→ **Given text**:
::::::::

Every once in awhile, you challenge yourself beyond what you think you are capable. You push the limits, and there is still a reserve to push harder. You consider the “Q” word, but somehow manage to talk yourself out of quitting. You think the worst is over, only to find you need to push yourself even more. You wonder what provoked the need for such a challenge? Or, maybe you just don’t realize what you have signed up for.
We had signed up for the Blue Ridge Half Marathon in the dead of winter. The days when the temperatures were in single digits, the outdoor runs were slim to none and signing up for something that was advertised as the “worlds hardest half marathon’ seemed like a way out of the winter doldrums. We live at sea level in Maryland. Our altitude of 300′ with hills that might reach 1/4 mile at most is plenty challenging. Yet, we were drawn to an event that claimed to reach the stars. Words that touted 2 mountain climbs with nearly 4000′ of elevation change drew blank stares. Fixated by the claim of the worlds hardest half marathon – well, I had to see it to believe it. In that blissfully unaware cold winter day, sitting at my computer with a hot cup of Joe – I clicked on the “Register” button. Now, all I had to do was to convince my running partner to do the same. Fortunately she didn’t read the fine print.

::::::::

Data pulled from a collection
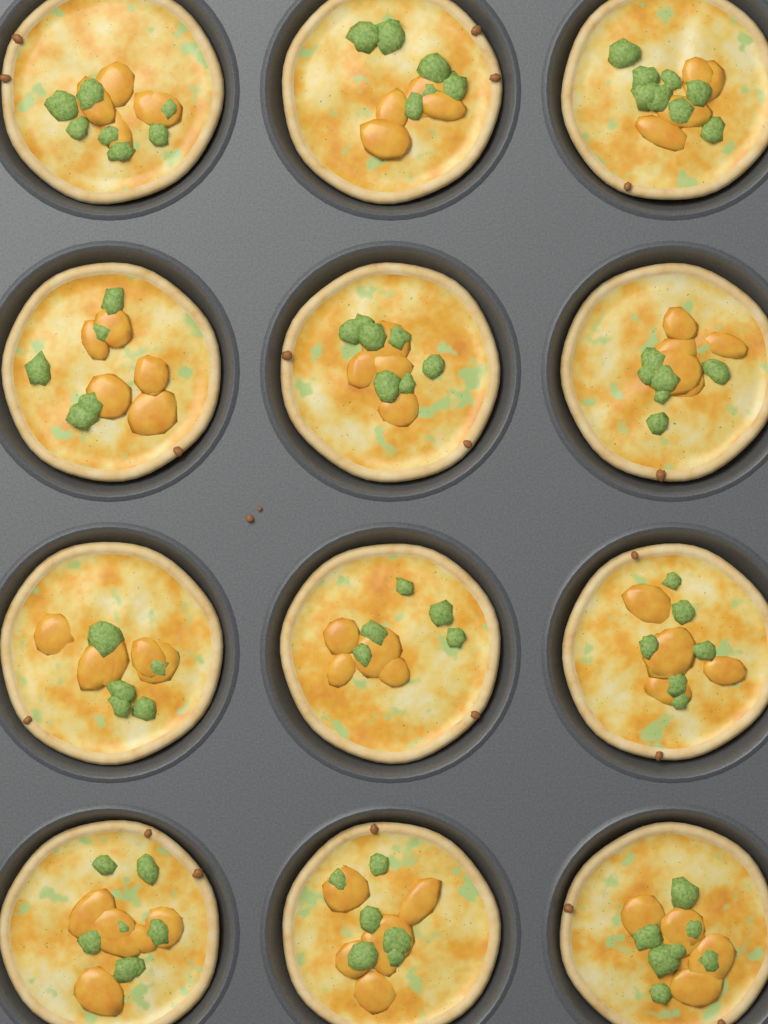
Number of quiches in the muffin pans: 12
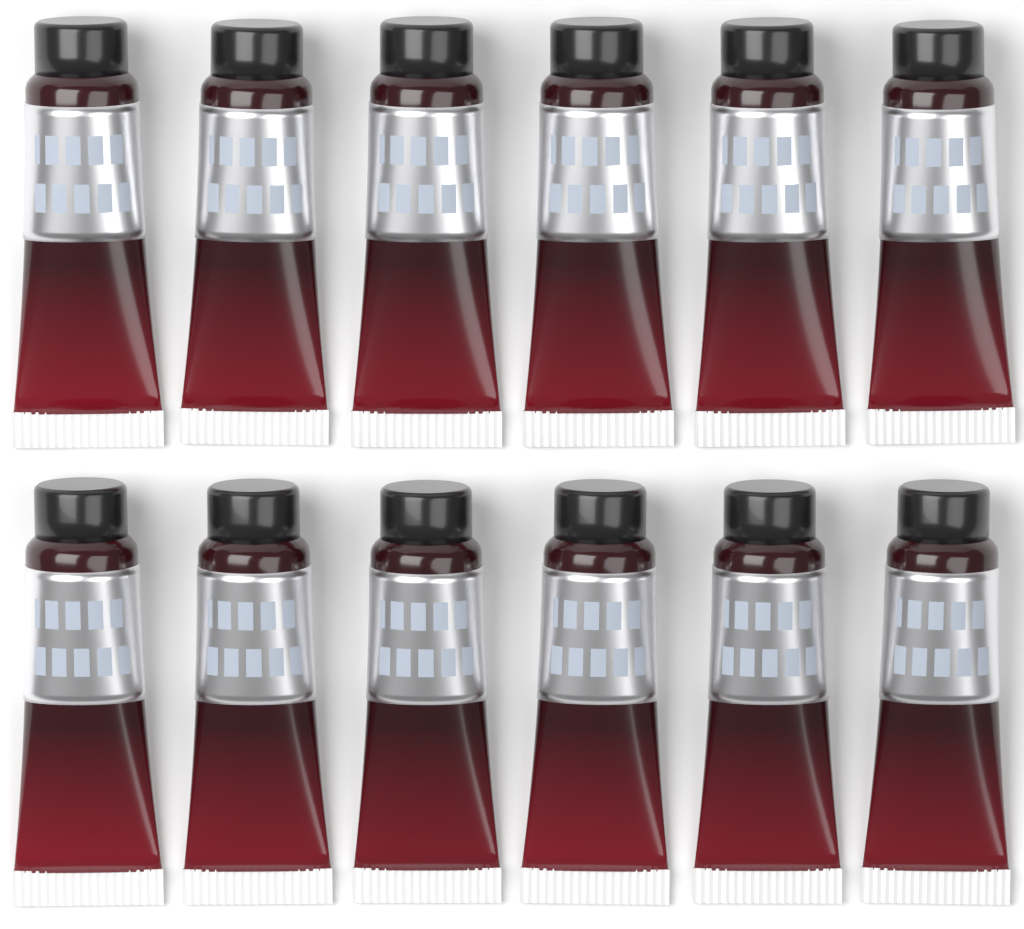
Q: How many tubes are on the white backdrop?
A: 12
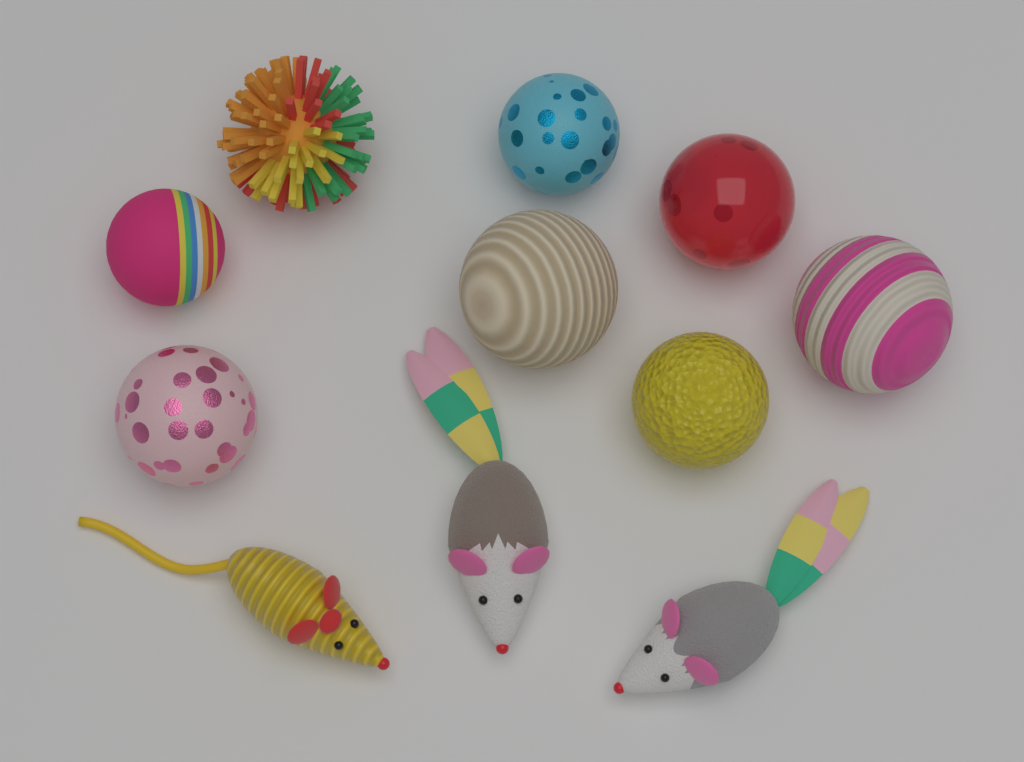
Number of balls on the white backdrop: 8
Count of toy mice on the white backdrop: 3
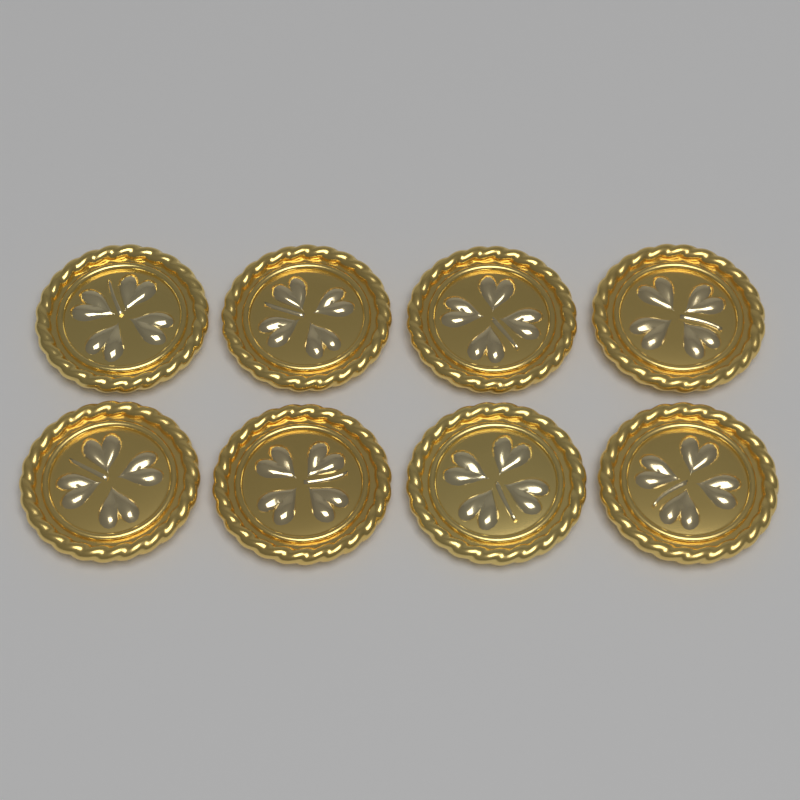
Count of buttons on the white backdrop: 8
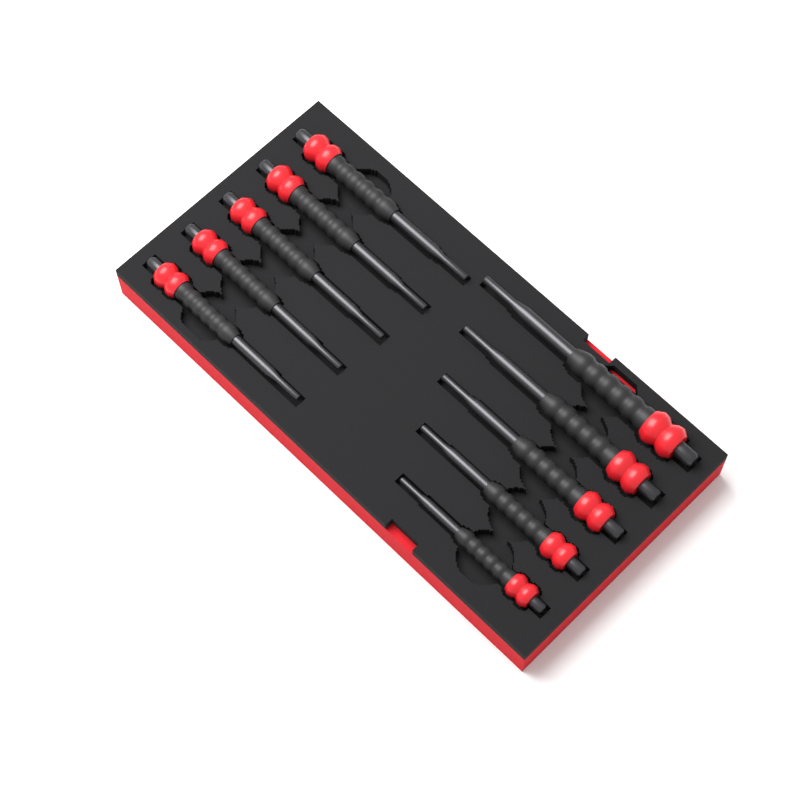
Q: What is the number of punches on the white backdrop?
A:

::::::::

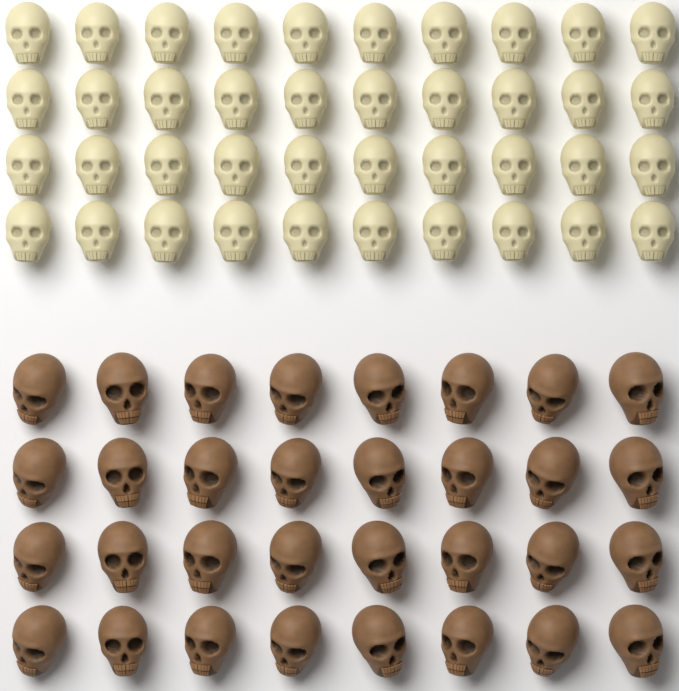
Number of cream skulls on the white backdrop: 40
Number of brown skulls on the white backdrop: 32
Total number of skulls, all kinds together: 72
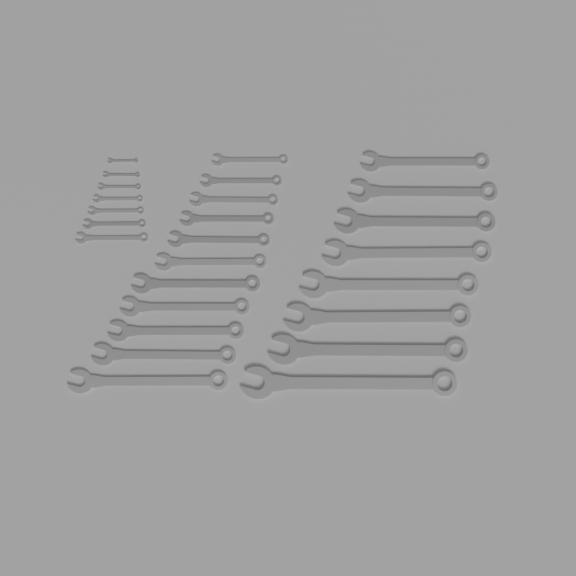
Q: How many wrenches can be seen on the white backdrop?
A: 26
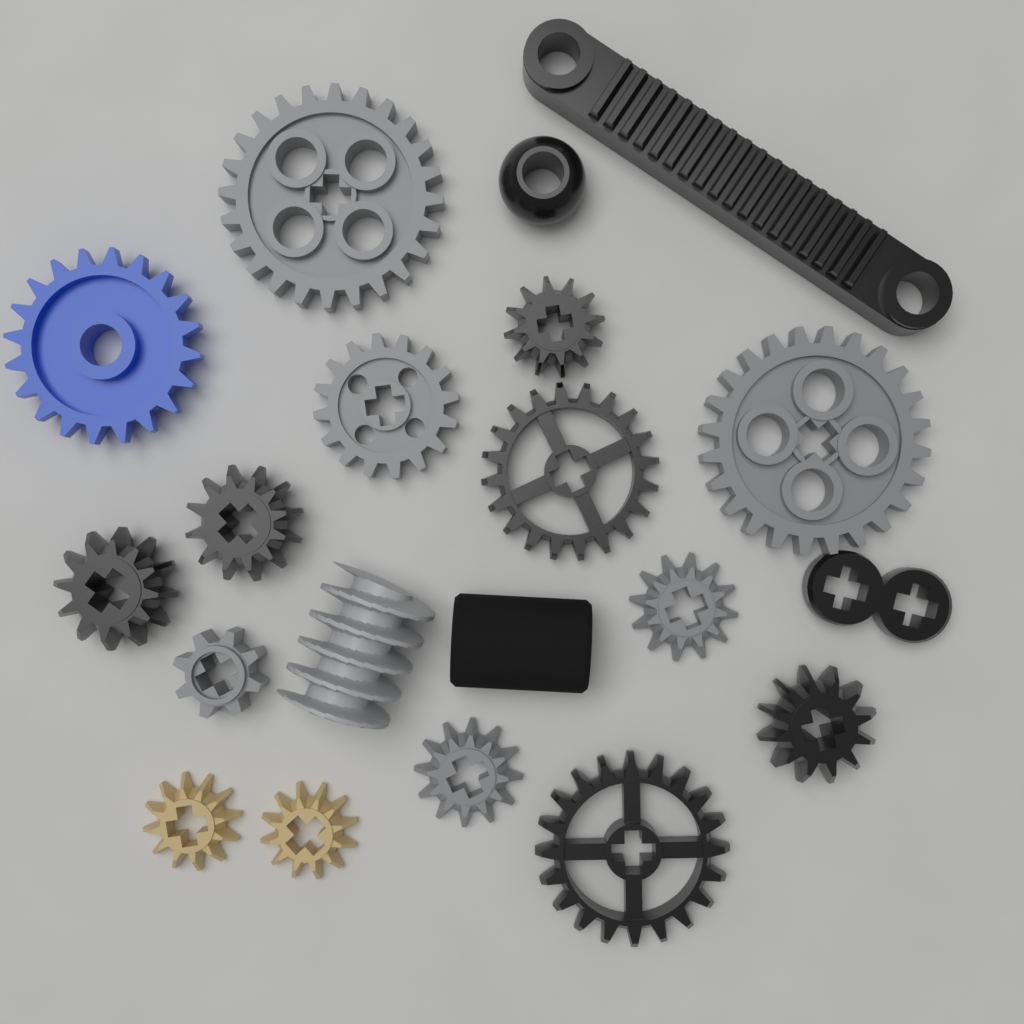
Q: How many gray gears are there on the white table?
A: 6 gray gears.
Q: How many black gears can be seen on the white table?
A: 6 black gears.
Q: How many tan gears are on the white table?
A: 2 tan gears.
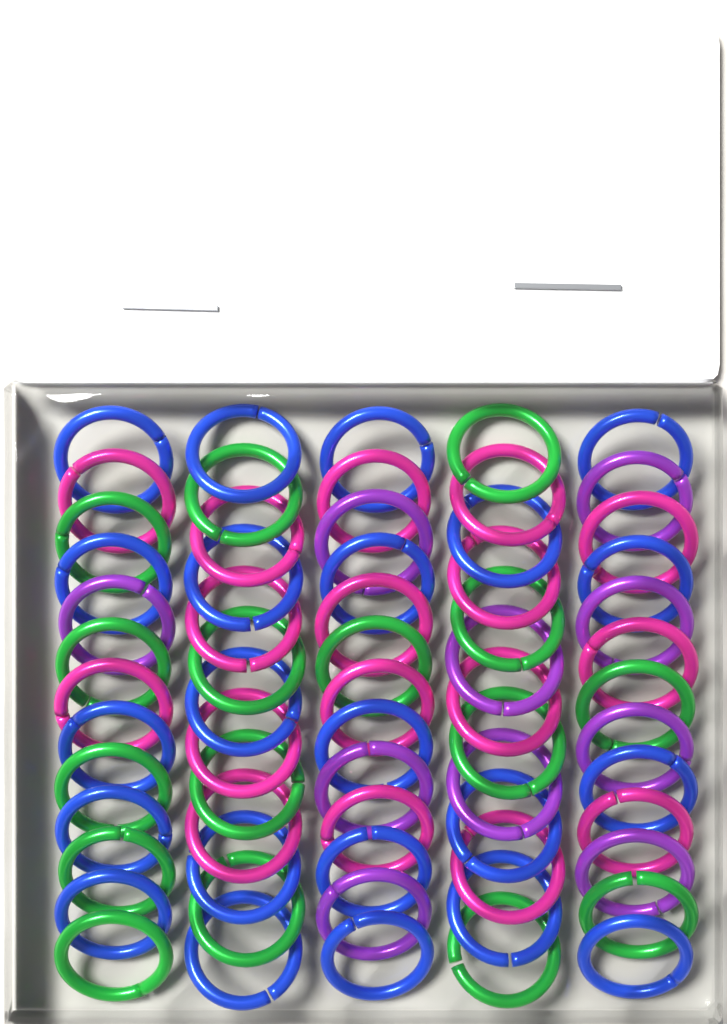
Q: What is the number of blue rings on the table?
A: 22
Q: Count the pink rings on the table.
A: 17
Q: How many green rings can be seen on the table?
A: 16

::::::::

→ **Required task 1**: Find each line in the listing that contains the word "gray", and copy those lines out. Case counts.
→ **Required task 2**: Extend the passage about signing up for the Blue Ridge Half Marathon, picking up right after its last sentence.

→ **Task output 1**:
Q: How many gray gears are there on the white table?
A: 6 gray gears.

→ **Task output 2**:
As winter eased into spring – Jill and I trained by running the steepest hills we could find in Maryland. Ellicott City fit the bill. Quarter mile climbs, with level patches to catch your breath followed by another quarter mile climb. The grade seemed severe – but what do we know? It took months of training to get to the point where we could run our big Maryland hills without stopping.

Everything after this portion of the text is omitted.